[367] See Perels, p. 30.

[368] See below, [vol. II. § 84].

IX BOUNDARIES OF STATE TERRITORY

Grotius, II. c. 3, § 18—Vattel, I. § 266—Hall, § 38—Westlake, I. pp. 141-142—Twiss, I. §§ 147-148—Taylor, § 251—Moore, I. §§ 154-162—Bluntschli, §§ 296-302—Hartmann, § 59—Heffter, § 66—Holtzendorff in Holtzendorff, II. pp. 232-239—Gareis, § 19—Liszt, § 9—Ullmann, § 91—Bonfils, Nos. 486-489—Despagnet, No. 377—Pradier-Fodéré, II. Nos. 759-777—Mérignhac, II. p. 358—Nys, I. pp. 413-422—Rivier, I. § 11—Calvo, I. §§ 343-352—Fiore, II. Nos. 799-806, and Code, Nos. 1040-1049—Martens, I. § 89—Lord Curzon of Kedleston, "Frontiers" (Romanes lecture of 1907).

Natural and Artificial Boundaries.

§ 198. Boundaries of State territory are the imaginary lines on the surface of the earth which separate the territory of one State from that of another, or from unappropriated territory, or from the Open Sea. The course of the boundary lines may or may not be indicated by boundary signs. These signs may be natural or artificial, and one speaks, therefore, of natural in contradistinction to artificial boundaries. Natural boundaries may consist of water, a range of rocks or mountains, deserts, forests, and the like. Artificial boundaries are such signs as have been purposely put up to indicate the way of the imaginary boundary-line. They may consist of posts, stones, bars, walls,[369] trenches, roads, canals, buoys in water, and the like. It must, however, be borne in mind that the distinction between artificial and natural boundaries is not sharp, in so far as some natural boundaries can be artificially created. Thus a forest may be planted, and a desert may be created, as was the frequent practice of the Romans of antiquity, for the purpose of marking the frontier.

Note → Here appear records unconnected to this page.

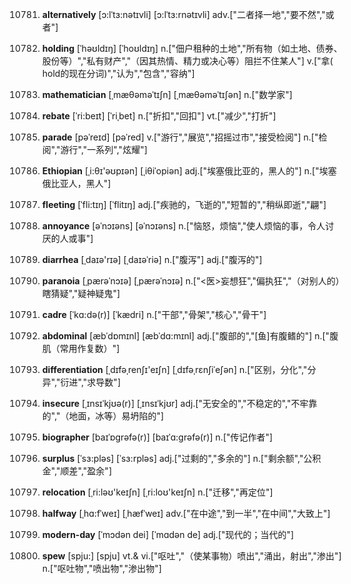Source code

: 10781. **alternatively**
[ɔ:lˈtɜ:nətɪvli]  [ɔ:lˈtɜ:rnətɪvli]
adv.["二者择一地","要不然","或者"]  

10782. **holding**
[ˈhəʊldɪŋ]  [ˈhoʊldɪŋ]
n.["佃户租种的土地","所有物（如土地、债券、股份等）","私有财产","（因其热情、精力或决心等）阻拦不住某人"]  v.["拿( hold的现在分词)","认为","包含","容纳"]  

10783. **mathematician**
[ˌmæθəməˈtɪʃn]  [ˌmæθəməˈtɪʃən]
n.["数学家"]  

10784. **rebate**
[ˈri:beɪt]  [ˈriˌbet]
n.["折扣","回扣"]  vt.["减少","打折"]  

10785. **parade**
[pəˈreɪd]  [pəˈred]
v.["游行","展览","招摇过市","接受检阅"]  n.["检阅","游行","一系列","炫耀"]  

10786. **Ethiopian**
[ˌi:θɪ'əʊpɪən]  [ˌiθiˈopiən]
adj.["埃塞俄比亚的，黑人的"]  n.["埃塞俄比亚人，黑人"]  

10787. **fleeting**
[ˈfli:tɪŋ]  [ˈflitɪŋ]
adj.["疾驰的，飞逝的","短暂的","稍纵即逝","翩"]  

10788. **annoyance**
[əˈnɔɪəns]  [əˈnɔɪəns]
n.["恼怒，烦恼","使人烦恼的事，令人讨厌的人或事"]  

10789. **diarrhea**
[ˌdaɪə'rɪə]  [ˌdaɪəˈriə]
n.["腹泻"]  adj.["腹泻的"]  

10790. **paranoia**
[ˌpærəˈnɔɪə]  [ˌpærəˈnɔɪə]
n.["<医>妄想狂","偏执狂","（对别人的）瞎猜疑","疑神疑鬼"]  

10791. **cadre**
[ˈkɑ:də(r)]  [ˈkædri]
n.["干部","骨架","核心","骨干"]  

10792. **abdominal**
[æbˈdɒmɪnl]  [æbˈdɑ:mɪnl]
adj.["腹部的","[鱼]有腹鳍的"]  n.["腹肌（常用作复数）"]  

10793. **differentiation**
[ˌdɪfəˌrenʃɪ'eɪʃn]  [ˌdɪfəˌrɛnʃiˈeʃən]
n.["区别，分化","分异","衍进","求导数"]  

10794. **insecure**
[ˌɪnsɪˈkjʊə(r)]  [ˌɪnsɪˈkjʊr]
adj.["无安全的","不稳定的","不牢靠的","（地面，冰等）易坍陷的"]  

10795. **biographer**
[baɪˈɒgrəfə(r)]  [baɪˈɑ:grəfə(r)]
n.["传记作者"]  

10796. **surplus**
[ˈsɜ:pləs]  [ˈsɜ:rpləs]
adj.["过剩的","多余的"]  n.["剩余额","公积金","顺差","盈余"]  

10797. **relocation**
[ˌri:ləʊ'keɪʃn]  [ˌri:loʊ'keɪʃn]
n.["迁移","再定位"]  

10798. **halfway**
[ˌhɑ:fˈweɪ]  [ˌhæfˈweɪ]
adv.["在中途","到一半","在中间","大致上"]  

10799. **modern-day**
[ˈmɔdən dei]  [ˈmɑdən de]
adj.["现代的；当代的"]  

10800. **spew**
[spju:]  [spju]
vt.& vi.["呕吐","（使某事物）喷出","涌出，射出","渗出"]  n.["呕吐物","喷出物","渗出物"]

[369] The Romans of antiquity very often constructed boundary walls, and the Chinese Wall may also be cited as an example.

Boundary Waters.

§ 199. Natural boundaries consisting of water must be specially discussed on account of the different kinds of boundary waters. Such kinds are rivers, lakes, landlocked seas, and the maritime belt.

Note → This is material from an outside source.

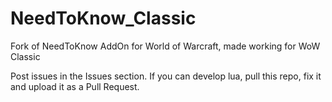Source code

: # NeedToKnow_Classic
Fork of NeedToKnow AddOn for World of Warcraft, made working for WoW Classic

Post issues in the Issues section.
If you can develop lua, pull this repo, fix it and upload it as a Pull Request.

(1) Boundary rivers[370] are such rivers as separate two different States from each other.[371] If such river is not navigable, the imaginary boundary line runs down the middle of the river, following all turnings of the border line of both banks of the river. On the other hand, in a navigable river the boundary line runs through the middle of the so-called Thalweg, that is, the mid-channel of the river. It is, thirdly, possible that the boundary line is the border line of the river, so that the whole bed belongs to one of the riparian States only.[372] But this is an exception created by treaty or by the fact that a State has occupied the lands on one side of a river at a time prior to the occupation of the lands on the other side by some other State.[373] And it must be remembered that, since a river sometimes changes its course more or less, the boundary line running through the middle or the Thalweg or along the border line is thereby also altered. In case a bridge is built over a boundary river, the boundary line runs, failing special treaty arrangements, through the middle of the bridge. As regards the boundary lines running through islands rising in boundary rivers and through the abandoned beds of such rivers, see below, §§ [234] and [235].